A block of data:
================================
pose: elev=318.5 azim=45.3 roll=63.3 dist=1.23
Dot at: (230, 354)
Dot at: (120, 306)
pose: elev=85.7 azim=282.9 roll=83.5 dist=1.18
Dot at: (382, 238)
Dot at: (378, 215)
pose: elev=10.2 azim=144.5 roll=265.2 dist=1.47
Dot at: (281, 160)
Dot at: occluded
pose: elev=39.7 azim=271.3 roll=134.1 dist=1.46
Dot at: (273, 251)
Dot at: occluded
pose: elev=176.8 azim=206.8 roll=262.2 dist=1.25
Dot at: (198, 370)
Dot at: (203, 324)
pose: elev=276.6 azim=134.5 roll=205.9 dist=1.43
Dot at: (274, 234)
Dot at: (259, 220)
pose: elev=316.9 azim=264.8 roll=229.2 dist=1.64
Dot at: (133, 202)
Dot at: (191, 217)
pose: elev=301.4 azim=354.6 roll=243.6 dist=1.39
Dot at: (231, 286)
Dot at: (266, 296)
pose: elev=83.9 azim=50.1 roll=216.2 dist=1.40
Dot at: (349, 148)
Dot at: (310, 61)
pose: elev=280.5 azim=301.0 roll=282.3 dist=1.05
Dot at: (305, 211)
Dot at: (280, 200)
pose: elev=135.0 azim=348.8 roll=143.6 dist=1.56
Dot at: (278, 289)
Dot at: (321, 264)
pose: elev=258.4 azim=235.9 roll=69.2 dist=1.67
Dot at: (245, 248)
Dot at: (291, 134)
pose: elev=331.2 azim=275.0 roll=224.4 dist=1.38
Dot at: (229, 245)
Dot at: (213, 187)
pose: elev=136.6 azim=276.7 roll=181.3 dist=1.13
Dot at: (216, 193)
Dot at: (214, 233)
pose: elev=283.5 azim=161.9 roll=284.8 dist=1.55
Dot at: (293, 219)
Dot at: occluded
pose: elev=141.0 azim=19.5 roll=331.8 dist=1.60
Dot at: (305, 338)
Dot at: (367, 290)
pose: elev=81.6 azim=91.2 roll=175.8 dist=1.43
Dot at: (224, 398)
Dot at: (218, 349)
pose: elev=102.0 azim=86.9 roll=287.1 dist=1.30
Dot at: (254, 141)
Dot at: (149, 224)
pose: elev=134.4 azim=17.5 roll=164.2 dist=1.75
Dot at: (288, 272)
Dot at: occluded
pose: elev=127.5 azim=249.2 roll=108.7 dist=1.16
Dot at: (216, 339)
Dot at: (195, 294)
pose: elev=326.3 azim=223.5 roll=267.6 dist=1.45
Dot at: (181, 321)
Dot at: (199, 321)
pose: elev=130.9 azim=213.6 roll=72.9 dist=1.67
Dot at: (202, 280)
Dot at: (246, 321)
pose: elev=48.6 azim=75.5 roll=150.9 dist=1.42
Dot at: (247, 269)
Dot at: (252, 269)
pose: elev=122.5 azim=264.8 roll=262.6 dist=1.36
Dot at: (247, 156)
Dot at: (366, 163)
================================
WHAT TO DO>
Return the lines above exactly, every one of them, with nothing changed.

FINISHED ANSWER>
pose: elev=318.5 azim=45.3 roll=63.3 dist=1.23
Dot at: (230, 354)
Dot at: (120, 306)
pose: elev=85.7 azim=282.9 roll=83.5 dist=1.18
Dot at: (382, 238)
Dot at: (378, 215)
pose: elev=10.2 azim=144.5 roll=265.2 dist=1.47
Dot at: (281, 160)
Dot at: occluded
pose: elev=39.7 azim=271.3 roll=134.1 dist=1.46
Dot at: (273, 251)
Dot at: occluded
pose: elev=176.8 azim=206.8 roll=262.2 dist=1.25
Dot at: (198, 370)
Dot at: (203, 324)
pose: elev=276.6 azim=134.5 roll=205.9 dist=1.43
Dot at: (274, 234)
Dot at: (259, 220)
pose: elev=316.9 azim=264.8 roll=229.2 dist=1.64
Dot at: (133, 202)
Dot at: (191, 217)
pose: elev=301.4 azim=354.6 roll=243.6 dist=1.39
Dot at: (231, 286)
Dot at: (266, 296)
pose: elev=83.9 azim=50.1 roll=216.2 dist=1.40
Dot at: (349, 148)
Dot at: (310, 61)
pose: elev=280.5 azim=301.0 roll=282.3 dist=1.05
Dot at: (305, 211)
Dot at: (280, 200)
pose: elev=135.0 azim=348.8 roll=143.6 dist=1.56
Dot at: (278, 289)
Dot at: (321, 264)
pose: elev=258.4 azim=235.9 roll=69.2 dist=1.67
Dot at: (245, 248)
Dot at: (291, 134)
pose: elev=331.2 azim=275.0 roll=224.4 dist=1.38
Dot at: (229, 245)
Dot at: (213, 187)
pose: elev=136.6 azim=276.7 roll=181.3 dist=1.13
Dot at: (216, 193)
Dot at: (214, 233)
pose: elev=283.5 azim=161.9 roll=284.8 dist=1.55
Dot at: (293, 219)
Dot at: occluded
pose: elev=141.0 azim=19.5 roll=331.8 dist=1.60
Dot at: (305, 338)
Dot at: (367, 290)
pose: elev=81.6 azim=91.2 roll=175.8 dist=1.43
Dot at: (224, 398)
Dot at: (218, 349)
pose: elev=102.0 azim=86.9 roll=287.1 dist=1.30
Dot at: (254, 141)
Dot at: (149, 224)
pose: elev=134.4 azim=17.5 roll=164.2 dist=1.75
Dot at: (288, 272)
Dot at: occluded
pose: elev=127.5 azim=249.2 roll=108.7 dist=1.16
Dot at: (216, 339)
Dot at: (195, 294)
pose: elev=326.3 azim=223.5 roll=267.6 dist=1.45
Dot at: (181, 321)
Dot at: (199, 321)
pose: elev=130.9 azim=213.6 roll=72.9 dist=1.67
Dot at: (202, 280)
Dot at: (246, 321)
pose: elev=48.6 azim=75.5 roll=150.9 dist=1.42
Dot at: (247, 269)
Dot at: (252, 269)
pose: elev=122.5 azim=264.8 roll=262.6 dist=1.36
Dot at: (247, 156)
Dot at: (366, 163)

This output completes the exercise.